If approved by the regulatory authorities, the second phase trials would commence next year. They will involve up to two or three hundred patients with multiple sclerosis, spinal cord injury, and phantom limb pain, said Dr Guy. By the end of the final Phase III trials a total of around 2,000 patients will have taken part. The main studies should be completed in 2002.

"Subject to the necessary regulatory approvals, we hope to have a cannabis-based medicine available for prescription by doctors within three to four years," Guy said. GW Pharmaceuticals is licensed by the British Home Office (Interior Ministry) to grow, possess and supply cannabis for medical research. Dr Guy personally potted GW Pharmaceuticals' 20,000th cannabis plant on August 24 this year. The plants are housed in a highly secure and environmentally controlled glasshouse at a secret location.

(Sources: Reuters of 16 November 1999, PA News of 16 November 1999)

News in brief

Spain:
Under the title "El cáńamo ante el nuevo milenio" (HEMP before the new millennium) the second meeting "La Bella Flor" was celebrated at the Faculty of Law of the University of Málaga from 29 to 31 October, arranged by ARSECA (Asociación Ramón Santos de Estudios del Cannabis de Andalucía). On Friday afternoon possible medical applications of the HEMP plant were discussed with lectures by Dr. Ricardo Navarrete Varo and Dr. Manuel Guzmán, professor of biochemistry and molecular biology at the Complutense University of Madrid.
(Source: Personal communication by Ricardo Navarrete Varo of ARSECA)

USA:
Two advocates of the medicinal use of marijuana pleaded guilty on 19 November to growing more than 6,000 plants and selling the drug, saying their only hope was to ask for a judge's mercy after they were precluded from raising medical issues in their defence. Peter McWilliams and Todd McCormick, intended to tell jurors about the state law passed by voters in 1996 allowing marijuana use for medical purposes, its purported benefits and their own health. Mr. McWilliams has AIDS, and Mr.

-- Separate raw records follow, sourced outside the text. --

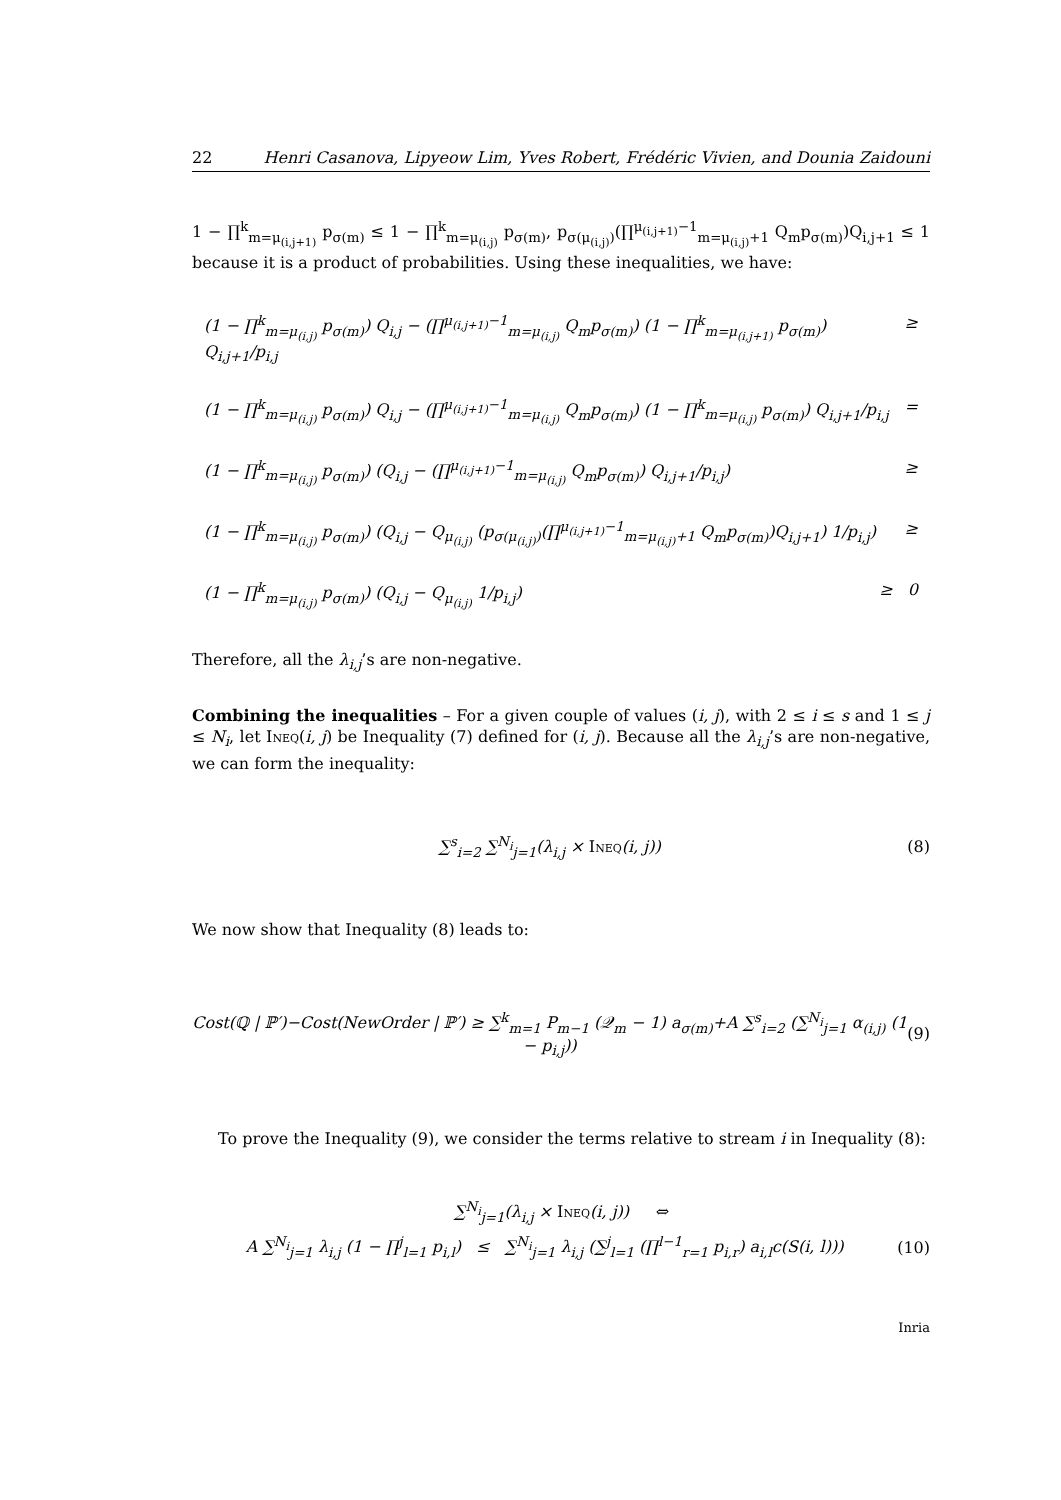22 Henri Casanova, Lipyeow Lim, Yves Robert, Frédéric Vivien, and Dounia Zaidouni
1 − ∏<sup>k</sup><sub>m=μ<sub>(i,j+1)</sub></sub> p<sub>σ(m)</sub> ≤ 1 − ∏<sup>k</sup><sub>m=μ<sub>(i,j)</sub></sub> p<sub>σ(m)</sub>, p<sub>σ(μ<sub>(i,j)</sub>)</sub>(∏<sup>μ<sub>(i,j+1)</sub>−1</sup><sub>m=μ<sub>(i,j)</sub>+1</sub> Q<sub>m</sub>p<sub>σ(m)</sub>)Q<sub>i,j+1</sub> ≤ 1 because it is a product of probabilities. Using these inequalities, we have:
(1 − ∏<sup>k</sup><sub>m=μ<sub>(i,j)</sub></sub> p<sub>σ(m)</sub>) Q<sub>i,j</sub> − (∏<sup>μ<sub>(i,j+1)</sub>−1</sup><sub>m=μ<sub>(i,j)</sub></sub> Q<sub>m</sub>p<sub>σ(m)</sub>) (1 − ∏<sup>k</sup><sub>m=μ<sub>(i,j+1)</sub></sub> p<sub>σ(m)</sub>) Q<sub>i,j+1</sub>/p<sub>i,j</sub> ≥
(1 − ∏<sup>k</sup><sub>m=μ<sub>(i,j)</sub></sub> p<sub>σ(m)</sub>) Q<sub>i,j</sub> − (∏<sup>μ<sub>(i,j+1)</sub>−1</sup><sub>m=μ<sub>(i,j)</sub></sub> Q<sub>m</sub>p<sub>σ(m)</sub>) (1 − ∏<sup>k</sup><sub>m=μ<sub>(i,j)</sub></sub> p<sub>σ(m)</sub>) Q<sub>i,j+1</sub>/p<sub>i,j</sub> =
(1 − ∏<sup>k</sup><sub>m=μ<sub>(i,j)</sub></sub> p<sub>σ(m)</sub>) (Q<sub>i,j</sub> − (∏<sup>μ<sub>(i,j+1)</sub>−1</sup><sub>m=μ<sub>(i,j)</sub></sub> Q<sub>m</sub>p<sub>σ(m)</sub>) Q<sub>i,j+1</sub>/p<sub>i,j</sub>) ≥
(1 − ∏<sup>k</sup><sub>m=μ<sub>(i,j)</sub></sub> p<sub>σ(m)</sub>) (Q<sub>i,j</sub> − Q<sub>μ<sub>(i,j)</sub></sub> (p<sub>σ(μ<sub>(i,j)</sub>)</sub>(∏<sup>μ<sub>(i,j+1)</sub>−1</sup><sub>m=μ<sub>(i,j)</sub>+1</sub> Q<sub>m</sub>p<sub>σ(m)</sub>)Q<sub>i,j+1</sub>) 1/p<sub>i,j</sub>) ≥
(1 − ∏<sup>k</sup><sub>m=μ<sub>(i,j)</sub></sub> p<sub>σ(m)</sub>) (Q<sub>i,j</sub> − Q<sub>μ<sub>(i,j)</sub></sub> 1/p<sub>i,j</sub>) ≥ 0
Therefore, all the λ<sub>i,j</sub>’s are non-negative.
Combining the inequalities – For a given couple of values (i, j), with 2 ≤ i ≤ s and 1 ≤ j ≤ N<sub>i</sub>, let Ineq(i, j) be Inequality (7) defined for (i, j). Because all the λ<sub>i,j</sub>’s are non-negative, we can form the inequality:
∑<sup>s</sup><sub>i=2</sub> ∑<sup>N<sub>i</sub></sup><sub>j=1</sub>(λ<sub>i,j</sub> × Ineq(i, j)) (8)
We now show that Inequality (8) leads to:
Cost(ℚ | ℙ′)−Cost(NewOrder | ℙ′) ≥ ∑<sup>k</sup><sub>m=1</sub> P<sub>m−1</sub> (𝒬<sub>m</sub> − 1) a<sub>σ(m)</sub>+A ∑<sup>s</sup><sub>i=2</sub> (∑<sup>N<sub>i</sub></sup><sub>j=1</sub> α<sub>(i,j)</sub> (1 − p<sub>i,j</sub>)) (9)
To prove the Inequality (9), we consider the terms relative to stream i in Inequality (8):
∑<sup>N<sub>i</sub></sup><sub>j=1</sub>(λ<sub>i,j</sub> × Ineq(i, j)) ⇔
A ∑<sup>N<sub>i</sub></sup><sub>j=1</sub> λ<sub>i,j</sub> (1 − ∏<sup>j</sup><sub>l=1</sub> p<sub>i,l</sub>) ≤ ∑<sup>N<sub>i</sub></sup><sub>j=1</sub> λ<sub>i,j</sub> (∑<sup>j</sup><sub>l=1</sub> (∏<sup>l−1</sup><sub>r=1</sub> p<sub>i,r</sub>) a<sub>i,l</sub>c(S(i, l))) (10)
Inria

McCormick has fused vertebrae from childhood cancer treatments.
(Source: New York Times of 24 November 1999)

Canada:
A banner has been created to help the defence team of Renee Boje, an American woman fighting extradition to the USA to face drug-conspiracy charges in a legal battle in Canada. She has claimed refugee status. Boje, 30, was arrested in 1997 outside the Bel Air mansion of Todd McCormick, where police said she was seen watering and moving some of the 4,000 pot plants being cultivated there. Banner site: www.safesafe.com/reneeboje

Europe:
Around 40 million people in EURope have tried cannabis at some time in their lives but heroin is still the main problem drug, a report on narcotics abuse in the EURopean Union said on 22 November. Between three and five million people in the bloc have tried heroin, the Lisbon-based EURopean Monitoring Centre for Drugs and Drug Addiction (EMCDDA) said in its annual report which was launched in Berlin. There are between one and 1.5 million "problem" drug users in the EU out of a population of some 375 million, it said. In countries with high levels of regular cannabis use, such as Germany, Britain or the Netherlands, the number of users had stabilised or even fallen.